The nice thing bout a VPS or a Dedicated server is that you ultimately have control of it's configuration, you can turn this or that off, you can upgrade to the latest version of PHP or MySQL if you have to, or in my case you can use a web server created by a russian hacker that to date is not yet supported by any of the popular control panel software. Some of the stuff you would never be able to get a shared hosting provider do for you (since it would affect up to the thousand other users on the same box).

And that's the key issue at hand, is the word 'shared', that is to say how much do you want to risk to the usage of your hosting neighbors. Granted a VPS account is still 'shared' in the physical resource sense, but its still quite a bit of a step up from a shared server which typically hosts a lot more users. And while dedicated would be nice, it doesn't make much sense to spend 130$+ and up if you're not going to utilize the resources.

And yes there are some hosting providers such as Server Pronto who at the moment has dedicated server packages as low as 32$ a month. But those are unmanaged, cpanel/whm cost an extra 25$, the processor is something close to an old pentium 4, as opposed to a Knownhost VPS using an equal share of a 8-core server, and while you do get more rams, you will probably have to use more of it for caching to make up for the lower transit speeds out of a third world country.

In the end... a single blog with somewhat mild traffic, and doesn't do anything shady... Hostgator should be fine.

PS: yes... those are ref links.
 
I would recommend doing a google search for reviews on hostgator before you go with them.
 
For cheap shared hosting, ya really can't go wrong with hostgator. As with all of them, your gonna have some idiot tech support people and other issues from time to time.

The one thing that drives me nuts about gator is their damn Mod_Sec, but they are usually quick to blacklist rules when they need to.
 
It depends on your needs but for me they are great. They answer tech support emails faster than anyone else I've used so that is why I like them. Every host is going to have issues at some point, it's nice to have someone responding right away helping you with your problems. I do smaller sites though and don't get a million hits a month. If you are going big you may need someone else but for creating a bunch of sites and getting Wordpress easily installed with a click, they are easy to work with.
 
I just paid my 33rd hostgator monthly invoice...

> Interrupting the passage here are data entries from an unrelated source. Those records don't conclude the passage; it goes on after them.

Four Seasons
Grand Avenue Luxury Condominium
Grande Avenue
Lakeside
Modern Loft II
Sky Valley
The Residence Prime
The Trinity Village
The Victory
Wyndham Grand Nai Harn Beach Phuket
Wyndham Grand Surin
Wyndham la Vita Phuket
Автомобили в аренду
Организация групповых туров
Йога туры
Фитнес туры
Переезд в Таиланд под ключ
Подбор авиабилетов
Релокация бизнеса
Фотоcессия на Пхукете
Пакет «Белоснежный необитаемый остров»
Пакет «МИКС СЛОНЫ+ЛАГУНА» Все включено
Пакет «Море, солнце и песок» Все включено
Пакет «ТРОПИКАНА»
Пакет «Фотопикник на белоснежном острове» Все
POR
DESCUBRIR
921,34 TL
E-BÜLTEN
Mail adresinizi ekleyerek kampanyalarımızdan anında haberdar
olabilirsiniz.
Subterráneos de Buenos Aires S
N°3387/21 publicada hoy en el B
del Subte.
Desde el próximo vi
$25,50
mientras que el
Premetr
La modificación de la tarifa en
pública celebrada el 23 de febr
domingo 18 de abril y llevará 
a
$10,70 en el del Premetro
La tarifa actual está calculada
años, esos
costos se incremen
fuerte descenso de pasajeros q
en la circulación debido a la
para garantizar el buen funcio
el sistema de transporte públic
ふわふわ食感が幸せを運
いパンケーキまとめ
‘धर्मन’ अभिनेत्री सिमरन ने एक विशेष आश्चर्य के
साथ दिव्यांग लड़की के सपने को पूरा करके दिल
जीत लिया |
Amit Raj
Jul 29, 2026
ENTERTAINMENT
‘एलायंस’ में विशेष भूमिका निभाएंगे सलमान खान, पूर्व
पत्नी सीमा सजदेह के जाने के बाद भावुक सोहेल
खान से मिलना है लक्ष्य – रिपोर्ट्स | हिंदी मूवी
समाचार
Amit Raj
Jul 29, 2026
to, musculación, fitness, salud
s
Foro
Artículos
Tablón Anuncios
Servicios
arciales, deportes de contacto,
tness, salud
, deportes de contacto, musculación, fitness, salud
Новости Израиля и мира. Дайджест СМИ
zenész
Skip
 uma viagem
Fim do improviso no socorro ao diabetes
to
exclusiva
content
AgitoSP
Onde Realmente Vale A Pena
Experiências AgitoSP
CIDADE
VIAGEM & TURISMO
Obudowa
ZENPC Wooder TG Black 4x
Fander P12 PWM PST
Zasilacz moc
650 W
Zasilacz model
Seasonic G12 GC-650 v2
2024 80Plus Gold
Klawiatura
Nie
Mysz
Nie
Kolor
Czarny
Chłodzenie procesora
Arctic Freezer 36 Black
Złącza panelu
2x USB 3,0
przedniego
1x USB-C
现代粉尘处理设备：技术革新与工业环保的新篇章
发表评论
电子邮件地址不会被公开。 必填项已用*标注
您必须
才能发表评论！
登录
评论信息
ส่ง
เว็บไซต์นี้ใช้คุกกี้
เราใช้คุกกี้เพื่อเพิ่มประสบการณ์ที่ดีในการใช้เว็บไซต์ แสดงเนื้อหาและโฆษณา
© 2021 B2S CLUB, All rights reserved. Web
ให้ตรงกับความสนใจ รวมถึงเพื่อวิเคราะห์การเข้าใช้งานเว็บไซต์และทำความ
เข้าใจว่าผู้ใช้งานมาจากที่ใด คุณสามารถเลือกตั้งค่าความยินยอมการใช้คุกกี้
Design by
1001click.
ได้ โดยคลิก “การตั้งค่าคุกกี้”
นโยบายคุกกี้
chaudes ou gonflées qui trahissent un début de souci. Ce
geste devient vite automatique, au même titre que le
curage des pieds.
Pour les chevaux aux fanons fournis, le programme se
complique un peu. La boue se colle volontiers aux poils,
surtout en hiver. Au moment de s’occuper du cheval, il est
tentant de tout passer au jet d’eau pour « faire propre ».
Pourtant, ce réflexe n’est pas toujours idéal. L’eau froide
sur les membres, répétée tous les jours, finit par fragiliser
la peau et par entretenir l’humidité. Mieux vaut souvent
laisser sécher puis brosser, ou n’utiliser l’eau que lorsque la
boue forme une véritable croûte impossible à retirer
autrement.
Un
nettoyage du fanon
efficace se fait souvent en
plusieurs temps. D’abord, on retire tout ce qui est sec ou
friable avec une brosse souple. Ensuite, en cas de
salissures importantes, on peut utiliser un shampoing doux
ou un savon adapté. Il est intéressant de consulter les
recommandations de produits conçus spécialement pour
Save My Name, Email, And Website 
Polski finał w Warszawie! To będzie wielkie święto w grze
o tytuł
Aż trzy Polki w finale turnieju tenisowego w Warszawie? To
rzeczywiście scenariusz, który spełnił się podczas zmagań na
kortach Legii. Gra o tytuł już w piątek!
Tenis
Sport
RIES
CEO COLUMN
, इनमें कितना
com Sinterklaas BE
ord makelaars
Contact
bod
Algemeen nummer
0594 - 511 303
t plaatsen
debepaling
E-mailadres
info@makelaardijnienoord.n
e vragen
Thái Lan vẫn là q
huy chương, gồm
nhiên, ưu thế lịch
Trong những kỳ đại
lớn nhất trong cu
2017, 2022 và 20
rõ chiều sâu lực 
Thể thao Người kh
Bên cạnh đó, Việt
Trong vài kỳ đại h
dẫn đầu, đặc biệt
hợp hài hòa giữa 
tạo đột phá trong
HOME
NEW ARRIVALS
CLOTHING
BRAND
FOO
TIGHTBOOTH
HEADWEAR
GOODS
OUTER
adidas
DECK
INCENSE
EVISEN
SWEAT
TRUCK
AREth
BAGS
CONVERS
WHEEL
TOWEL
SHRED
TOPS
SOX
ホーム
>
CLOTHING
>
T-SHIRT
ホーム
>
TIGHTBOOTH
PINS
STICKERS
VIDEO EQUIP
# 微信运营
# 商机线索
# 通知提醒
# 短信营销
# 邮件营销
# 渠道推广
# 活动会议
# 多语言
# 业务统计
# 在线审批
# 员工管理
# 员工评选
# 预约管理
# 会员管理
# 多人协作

I should remember to switch to annual payments

I've been a customer for almost 3 years and I'm not planning to cancel
 
Hostgator > Godaddy by far.
Like other people, even though I have switched to VPS plans at another hosting company, I still have a shared account at hostgator from 2007 (or was it 2006 can't remember)
 
I actually just switched from GoDaddy to Host Gator yesterday.
Only way I would go back is if Danica Patrick gave me bj after each time i paid my hosting fee. If you can work out a deal like that though, GoDaddy FTW
 
Host Gator's shared stuff is fine.

Dedi's are good too for the price, but wasn't setup too well when we got it. Ended up moving to Rackspace for flexibility but I still have my HG shared hosting when I want to play with something.
 
I only started using HG about 4 months ago but so far everything has been above average. The only shared host I generally recommend is micfo.com (the best support in the biz!) but HG are right up there.
 
HostGator is the best for Shared Hosting... hands down! I must have tried 30 different hosting services and none of them comes close to what you get for the price with HG. The service is also great.

Their 24H Live Chat saved my ass many times when I screwed up on one of the websites and needed an emergency restore!